Auch in asiatischen Ländern werden Pilze seit Jahrtausenden nicht nur gegessen, sondern auch zur Heilung eingesetzt. „Wie lange es her ist, dass Pilze erstmals verspeist wurden, kann man aber nicht genau sagen“, meint der Experte. Was hingegen feststeht: Vor allem in Zeiten der Not war es nützlich zu wissen, welche zu den essbaren Pilzen gehören. Denn auch wenn kaum etwas anderes gedeiht – Pilze gibt es so gut wie immer.

Von den tausenden Pilzen sind nur etwa 35 Arten zum Verzehr geeignet und haben dabei auch noch einen außergewöhnlich guten Geschmack. Man nimmt an, dass an die hundert Arten giftig sind, zehn sogar tödlich. Die meisten sind aber einfach zu wenig untersucht, weiß der Pilzexperte. Daher sei es völlig legitim, dass viele Menschen in Zeiten des Lebensmittelüberflusses bei den wenigen typischen Arten bleiben. Was der Experte aber beobachtet, ist das steigende Interesse an den Pilzen.

Etwas mehr als zwei Dutzend Interessierte folgen Eberhard Steiner heute, als er am Rande des Vahrner Sees in den nebligen Wald spaziert. Am Waldrand bückt sich Eberhard. Inmitten eines Grasbüschels greift er nach einem schmalen Pilz. Dessen Hut tropft wie flüssiges Pech auf den Boden, als Steiner ihn anhebt. „Der Faltentintling“, sagt der Experte und zeigt das außergewöhnliche Gewächs in die Runde, „ein Verwandter des wohlschmeckenden Schopftintlings“.
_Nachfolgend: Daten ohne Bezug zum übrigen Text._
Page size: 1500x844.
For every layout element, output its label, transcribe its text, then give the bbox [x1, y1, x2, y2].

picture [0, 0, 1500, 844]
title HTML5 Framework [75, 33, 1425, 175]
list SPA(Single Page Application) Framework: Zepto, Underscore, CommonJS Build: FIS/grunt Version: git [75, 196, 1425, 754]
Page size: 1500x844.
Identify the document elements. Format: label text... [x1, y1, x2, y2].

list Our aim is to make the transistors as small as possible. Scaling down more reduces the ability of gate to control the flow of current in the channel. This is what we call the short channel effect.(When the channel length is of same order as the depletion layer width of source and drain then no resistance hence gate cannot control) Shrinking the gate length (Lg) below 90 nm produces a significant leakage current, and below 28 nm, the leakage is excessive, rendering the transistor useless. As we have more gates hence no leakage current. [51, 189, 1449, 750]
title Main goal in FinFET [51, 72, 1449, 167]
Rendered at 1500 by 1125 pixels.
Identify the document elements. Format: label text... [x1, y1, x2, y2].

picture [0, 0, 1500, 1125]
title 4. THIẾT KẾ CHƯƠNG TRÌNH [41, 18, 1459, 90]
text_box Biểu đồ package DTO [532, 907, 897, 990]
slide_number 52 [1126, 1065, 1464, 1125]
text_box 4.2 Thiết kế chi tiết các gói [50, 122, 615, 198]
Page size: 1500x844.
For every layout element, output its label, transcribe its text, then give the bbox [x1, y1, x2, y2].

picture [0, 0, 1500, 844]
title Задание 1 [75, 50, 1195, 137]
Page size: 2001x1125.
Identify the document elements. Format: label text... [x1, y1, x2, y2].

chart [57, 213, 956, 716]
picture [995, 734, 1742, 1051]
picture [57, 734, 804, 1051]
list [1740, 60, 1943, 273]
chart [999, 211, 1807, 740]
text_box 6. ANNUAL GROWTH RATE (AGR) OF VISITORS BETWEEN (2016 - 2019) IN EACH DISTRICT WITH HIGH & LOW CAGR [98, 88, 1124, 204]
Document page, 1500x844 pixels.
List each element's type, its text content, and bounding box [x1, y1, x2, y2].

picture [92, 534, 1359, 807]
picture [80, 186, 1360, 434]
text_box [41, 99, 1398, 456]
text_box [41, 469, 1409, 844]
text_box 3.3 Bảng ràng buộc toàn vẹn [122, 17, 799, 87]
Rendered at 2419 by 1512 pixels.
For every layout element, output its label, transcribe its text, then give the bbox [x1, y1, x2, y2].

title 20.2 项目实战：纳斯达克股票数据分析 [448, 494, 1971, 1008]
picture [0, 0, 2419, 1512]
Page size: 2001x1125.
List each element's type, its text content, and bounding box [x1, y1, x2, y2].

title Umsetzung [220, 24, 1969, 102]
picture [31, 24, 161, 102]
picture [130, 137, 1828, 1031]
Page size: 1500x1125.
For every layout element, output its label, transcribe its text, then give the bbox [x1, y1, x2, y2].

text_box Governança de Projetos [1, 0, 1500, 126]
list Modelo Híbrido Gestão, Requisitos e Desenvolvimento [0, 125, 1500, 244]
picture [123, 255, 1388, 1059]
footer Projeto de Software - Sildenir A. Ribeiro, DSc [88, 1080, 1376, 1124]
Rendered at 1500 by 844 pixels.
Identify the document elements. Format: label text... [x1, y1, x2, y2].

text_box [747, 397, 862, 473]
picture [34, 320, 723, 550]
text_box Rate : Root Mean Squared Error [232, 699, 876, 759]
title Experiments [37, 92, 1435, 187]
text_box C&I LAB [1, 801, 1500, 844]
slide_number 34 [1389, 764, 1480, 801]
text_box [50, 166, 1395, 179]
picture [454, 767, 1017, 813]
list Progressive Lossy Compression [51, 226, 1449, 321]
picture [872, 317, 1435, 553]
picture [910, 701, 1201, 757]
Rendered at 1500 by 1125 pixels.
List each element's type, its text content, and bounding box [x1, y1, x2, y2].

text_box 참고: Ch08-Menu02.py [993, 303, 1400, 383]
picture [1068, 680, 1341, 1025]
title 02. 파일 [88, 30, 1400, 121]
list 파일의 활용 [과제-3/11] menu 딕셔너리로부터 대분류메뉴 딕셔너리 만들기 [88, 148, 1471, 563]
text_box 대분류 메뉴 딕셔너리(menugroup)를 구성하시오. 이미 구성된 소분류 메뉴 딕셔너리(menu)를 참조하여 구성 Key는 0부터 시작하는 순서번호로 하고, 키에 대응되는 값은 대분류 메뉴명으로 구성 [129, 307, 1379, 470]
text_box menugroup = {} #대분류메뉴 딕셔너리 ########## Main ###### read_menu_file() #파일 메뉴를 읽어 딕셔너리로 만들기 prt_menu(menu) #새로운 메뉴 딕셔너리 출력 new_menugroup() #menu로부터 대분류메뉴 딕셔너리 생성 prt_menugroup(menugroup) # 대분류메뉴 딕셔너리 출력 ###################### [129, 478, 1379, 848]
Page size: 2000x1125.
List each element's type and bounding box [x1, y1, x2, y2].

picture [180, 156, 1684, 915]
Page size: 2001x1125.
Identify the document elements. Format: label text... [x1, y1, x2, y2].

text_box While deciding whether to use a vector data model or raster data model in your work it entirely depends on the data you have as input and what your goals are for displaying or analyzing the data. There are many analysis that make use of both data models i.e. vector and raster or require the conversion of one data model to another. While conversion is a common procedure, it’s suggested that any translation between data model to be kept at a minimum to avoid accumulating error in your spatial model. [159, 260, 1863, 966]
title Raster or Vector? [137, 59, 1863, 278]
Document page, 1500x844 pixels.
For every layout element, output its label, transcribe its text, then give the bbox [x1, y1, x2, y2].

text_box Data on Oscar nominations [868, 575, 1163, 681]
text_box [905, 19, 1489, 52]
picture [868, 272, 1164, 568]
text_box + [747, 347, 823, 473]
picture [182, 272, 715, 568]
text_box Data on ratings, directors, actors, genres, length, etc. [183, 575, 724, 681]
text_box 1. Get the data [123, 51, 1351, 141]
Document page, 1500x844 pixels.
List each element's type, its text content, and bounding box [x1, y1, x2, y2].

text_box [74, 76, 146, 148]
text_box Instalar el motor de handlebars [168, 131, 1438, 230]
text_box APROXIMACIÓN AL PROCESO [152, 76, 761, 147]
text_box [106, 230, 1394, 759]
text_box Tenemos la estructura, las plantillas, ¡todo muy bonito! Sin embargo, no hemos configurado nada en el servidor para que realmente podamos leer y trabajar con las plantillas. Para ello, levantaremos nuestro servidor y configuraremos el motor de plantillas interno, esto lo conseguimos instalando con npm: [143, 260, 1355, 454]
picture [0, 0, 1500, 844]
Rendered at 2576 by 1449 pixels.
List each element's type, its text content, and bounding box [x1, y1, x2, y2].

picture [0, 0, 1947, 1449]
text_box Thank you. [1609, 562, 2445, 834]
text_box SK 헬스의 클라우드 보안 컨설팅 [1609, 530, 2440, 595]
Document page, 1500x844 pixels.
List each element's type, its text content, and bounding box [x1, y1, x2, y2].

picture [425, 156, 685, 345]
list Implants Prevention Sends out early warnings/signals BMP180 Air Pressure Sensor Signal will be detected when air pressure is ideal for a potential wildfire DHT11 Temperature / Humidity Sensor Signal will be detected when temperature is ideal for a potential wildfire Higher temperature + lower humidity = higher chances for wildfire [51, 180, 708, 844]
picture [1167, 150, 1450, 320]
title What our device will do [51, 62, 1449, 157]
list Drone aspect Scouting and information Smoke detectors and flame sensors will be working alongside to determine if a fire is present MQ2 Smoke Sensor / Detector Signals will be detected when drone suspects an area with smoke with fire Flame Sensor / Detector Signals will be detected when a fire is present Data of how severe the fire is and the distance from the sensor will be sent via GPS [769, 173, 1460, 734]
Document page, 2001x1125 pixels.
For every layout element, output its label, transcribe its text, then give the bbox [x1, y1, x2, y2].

In Verbindung mit Alkohol ist der Faltentintling giftig. Ein besonderer Stoff im Pilz hemmt den Alkoholabbau. Trotz geringem Konsum wird der Kater so um ein Vielfaches gesteigert. Dies wird auch als Antabus-Syndrom bezeichnet, nach einem Medikament, das man früher zur Alkoholentwöhnung bei Abhängigen einsetzte. Wie der Name verrät, stellte man mit den Tintlingen auch Tinte her. „Auf alten Dokumenten findet man oft sogar noch Pilzsporen“, erklärt Eberhard, klappt sein Messer wieder ein und wandert weiter.

Die kleinsten Pilze-Sammler

Wie ein Suchtrupp klettern die Jüngsten unter den Teilnehmern die mit Herbstlaub bedeckten Hänge hoch. Zurück kommen sie mit kleinen Behältern, gefüllt mit den verschiedensten Pilzen. Weil aus einem Exemplar rote Milch läuft, erkennt ein Kind seinen Fund auch gleich: „Das ist ein Reizger“, ruft es stolz. Neben Hut, Lamellen und Stiel sind Milch, Verfärbung oder die Farbe des Sporenpulvers signifikante Merkmale bei der Bestimmung. Auch der Geruch spielt eine Rolle. Während die einen nach Anis riechen, erinnert der Geruch der anderen nach Waschmittel oder Marzipan. Das Exemplar, das ich als erstes in den Händen halte, stinkt stark nach Fisch. „Gut erkannt“, lobt Eberhard, „das ist ein Milchbrätling.“ Beim Kochen vergehe der Gestank und ein köstliches Aroma bleibt.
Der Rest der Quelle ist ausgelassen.